Many traditional prediction markets have shortcomings, such as a lack of ability to engage users and a lack of dynamic interaction. Most prediction markets today look like old spreadsheets when you look at them with spreadsheets in mind. While there are many places to monitor public opinion on speculation and other topics, these types of platforms do not offer ways for users to interact in real time, such as communicating with each other, pledging votes, and making their voices heard, as social media does.
To address this problem, NeoSoul, a company that provides AI-enabled predictive technology, is partnering with a decentralized social networking site called UXLINK to address this outdated system by creating a more appealing method of prediction.
The partnership aims to combine UXLINK’s large-scale social graph network with NeoSoul’s advanced AI inference technology. They plan to transform traditional chat rooms into user-run environments with better interactions and built-in financial features.
Inserting social graphs into predictive infrastructure
Traditional prediction markets are separate from everyday discussions and conversations, and from each other, requiring traders to navigate separate interfaces to view odds and place bets. Because of the way prediction markets work, we often miss the natural social conversations that influence the probabilities we assign to the outcome of an event. UXLINK’s social infrastructure can leverage exactly this effect by providing an ecosystem where users can connect with each other through UXLINK while providing an interface for transactions.
UXLINK is focused on reliably transforming real-world relationships and communication networks into blockchain. This partnership will continue to provide an important data source for real-time messaging signals and valuable social graphs. These predictions are made based on live trust metrics, sentiment, and natural interactive flows rather than a simple order book.

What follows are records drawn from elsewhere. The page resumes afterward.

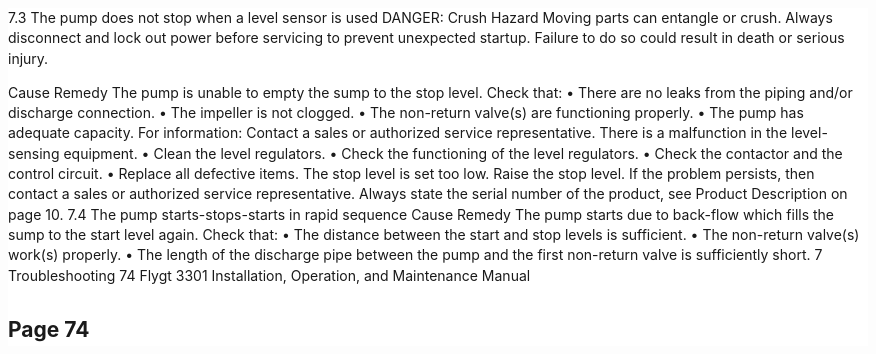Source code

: 7.3  The pump does not stop when a level sensor is used
DANGER: Crush Hazard
Moving parts can entangle or crush. Always disconnect and lock out power before servicing
to prevent unexpected startup. Failure to do so could result in death or serious injury.
 
 
Cause
Remedy
The pump is unable to empty the
sump to the stop level.
Check that:
•
There are no leaks from the piping and/or discharge connection.
•
The impeller is not clogged.
•
The non-return valve(s) are functioning properly.
•
The pump has adequate capacity. For information:
Contact a sales or authorized service representative.
There is a malfunction in the
level-sensing equipment.
•
Clean the level regulators.
•
Check the functioning of the level regulators.
•
Check the contactor and the control circuit.
•
Replace all defective items.
The stop level is set too low.
Raise the stop level.
If the problem persists, then contact a sales or authorized service representative.
Always state the serial number of the product, see Product Description on page 10.
7.4  The pump starts-stops-starts in rapid sequence
Cause
Remedy
The pump starts due to back-flow
which fills the sump to the start
level again.
Check that:
•
The distance between the start and stop levels is sufficient.
•
The non-return valve(s) work(s) properly.
•
The length of the discharge pipe between the pump and the first
non-return valve is sufficiently short.
7  Troubleshooting
74
Flygt 3301 Installation, Operation, and Maintenance Manual
## Page 74
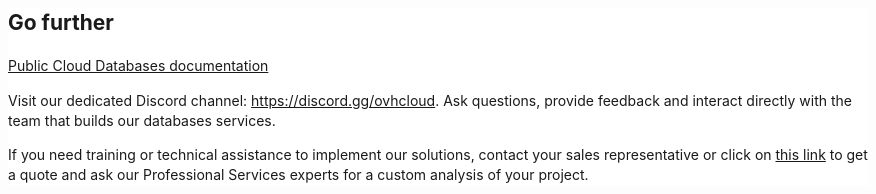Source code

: ## Go further

[Public Cloud Databases documentation](/products/public-cloud-databases)

Visit our dedicated Discord channel: <https://discord.gg/ovhcloud>. Ask questions, provide feedback and interact directly with the team that builds our databases services.

If you need training or technical assistance to implement our solutions, contact your sales representative or click on [this link](https://www.ovhcloud.com/asia/professional-services/) to get a quote and ask our Professional Services experts for a custom analysis of your project.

Introducing AI inference agents to improve accuracy
NeoSoul leverages artificial intelligence (AI)-powered technology to classify socio-emotional data collected from humans. This is made possible by advanced inference agents that can process vast amounts of data about human conversations in a timely manner. This allows you to generate structured insights while reducing noise and emotional bias in the extracted information.
Autonomous agents are more rational than humans, making decisions based on mathematics rather than panic or prejudice. Recent conferences on blockchain technology, including the ChainCatcher Hong Kong Forum, have pointed out that AI is considered an improved way to invest in specific analytics, as it can analyze data with less emotion. NeoSoul agents analyze community conversations and continuously transform chat room information into valuable, actionable, and impactful market insights.
Turn your chat room into a fluid layer
The goal of this partnership is to redesign digital chat rooms by making community spaces more than just a vehicle for discussion, to act as a local fluidity layer. As users discuss future events, political competition, and market trends, their thoughts are seamlessly translated into tradable, liquid market positions using the underlying AI and social structure.
The collaboration between UXLINK and AdaptHF combines SocialFi and AI in a clear way, as demonstrated in recent publications. Using decentralized social data and automated systems, we are developing what we believe to be the “gold standard” in decentralized finance. This approach sets an example for other companies and creates a pathway from which future generations can benefit.
conclusion
This partnership between NeoSoul and UXLINK will revolutionize the way decentralized communities think about how to build collective intelligence in a decentralized world. New capabilities that transform basic spreadsheets into AI-powered online conversational ecosystems create prediction markets that are more user-friendly, engaging, and indicative of real human emotions. Deploying these reasoning agent systems in social networks eliminates the distinction between discussing future events and investing in future events.